Get a haircut, ya dang hippie! Really though. Hair keeps growing every single day and it doesn’t even stop after you’re dead, according to popular trivia that might or might not be true. While Amandoll keeps her hair short because she can’t stand the touch of loose hair on her neck, I sometimes can go months, years without bothering. I’m not growing it out for a wig or anything, I just have better things to do.

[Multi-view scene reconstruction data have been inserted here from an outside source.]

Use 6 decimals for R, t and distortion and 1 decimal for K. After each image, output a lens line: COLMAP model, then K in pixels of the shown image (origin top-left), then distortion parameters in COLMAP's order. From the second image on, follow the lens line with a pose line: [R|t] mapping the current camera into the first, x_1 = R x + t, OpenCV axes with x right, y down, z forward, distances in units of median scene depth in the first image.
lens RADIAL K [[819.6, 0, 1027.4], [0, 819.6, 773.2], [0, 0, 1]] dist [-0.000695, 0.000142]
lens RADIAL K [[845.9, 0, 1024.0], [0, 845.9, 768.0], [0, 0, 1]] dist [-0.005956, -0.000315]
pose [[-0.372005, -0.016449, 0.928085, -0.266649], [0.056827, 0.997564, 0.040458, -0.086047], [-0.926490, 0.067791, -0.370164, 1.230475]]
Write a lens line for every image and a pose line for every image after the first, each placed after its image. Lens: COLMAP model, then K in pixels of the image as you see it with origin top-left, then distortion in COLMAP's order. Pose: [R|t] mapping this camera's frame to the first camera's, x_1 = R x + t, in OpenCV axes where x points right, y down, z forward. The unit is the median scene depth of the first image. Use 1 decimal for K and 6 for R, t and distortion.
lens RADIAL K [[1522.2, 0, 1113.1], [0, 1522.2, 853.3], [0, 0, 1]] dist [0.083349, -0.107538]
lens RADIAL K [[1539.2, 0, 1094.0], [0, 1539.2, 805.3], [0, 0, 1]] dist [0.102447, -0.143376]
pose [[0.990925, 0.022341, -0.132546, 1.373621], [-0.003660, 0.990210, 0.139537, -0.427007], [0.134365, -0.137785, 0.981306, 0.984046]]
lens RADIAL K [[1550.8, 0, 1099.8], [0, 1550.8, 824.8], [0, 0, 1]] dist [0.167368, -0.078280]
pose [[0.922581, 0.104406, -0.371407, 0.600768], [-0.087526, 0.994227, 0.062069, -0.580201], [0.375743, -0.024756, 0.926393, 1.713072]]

Every once in a while, however, I reach a point where it’s just gotta go. Or I suddenly have hair motivation and am able to get to a pair of scissors before it fades away again and I become distracted by all of the more interesting things in life, which is apparently almost everything else. I’m even writing this article instead of getting the haircut that I need! Oh well!
The Ol’ Razzle Dazzle
If you are timid or faint of heart, maybe you desire to seek professional help. Okay, fine, go to a salon you jerk. I guess they’ve gone to school and have practical experience, not that that necessarily means anything. I have for sure seen my fair share of bad cuts from so-called Great Clips. Wherever you go, make sure to ask ahead of time how much it will cost, because it can get real pricey real fast. The last time I had my hair done at one it was $125, not including the tip! The hairdresser guy then followed me home, but that’s a story for another time.
Make them do it! It’s just hair. As I said earlier, hair continues to grow all day long. If you look “”bad”” (whatever that means) on day one, by day five you’ll look great. It is how the world works. Grab one of your art-minded friends, or an architect in my experience, and hand them some scissors. You can also grab more than one friend for a weird haircut-by-committee thing if you want. Get creative, get three scissors for three friends or four scissors for two friends and set up a race challenge. Get drunk. Have a dance party between snips. Make memories. They’ll last longer than your haircut.
Do it yourself! It’s just hair. The header is a lie, you’ll need two mirrors! Arrange them so that you can see the back of your head. It’s hard and you will be sure that you’ve messed up your look, but do I need to say that this is only hair again? Because it is and you’ll live. Additionally, you get better over time as you understand how to navigate the back of your head by reflection. This makes for a nice party trick, as does juggling mirrors and scissors all at once.
Do it by feel! The way the loneliest caveman did, deep within his cave surrounded by inventions millennia ahead of their time, including scissors but not including a mirror. Amandoll has had to cut her hair by feel numerous times. It sounds like a legend, but it is true. If your hair comes out looking choppy or raggedy, just say that’s the look you’re going for. Sometimes people believe it!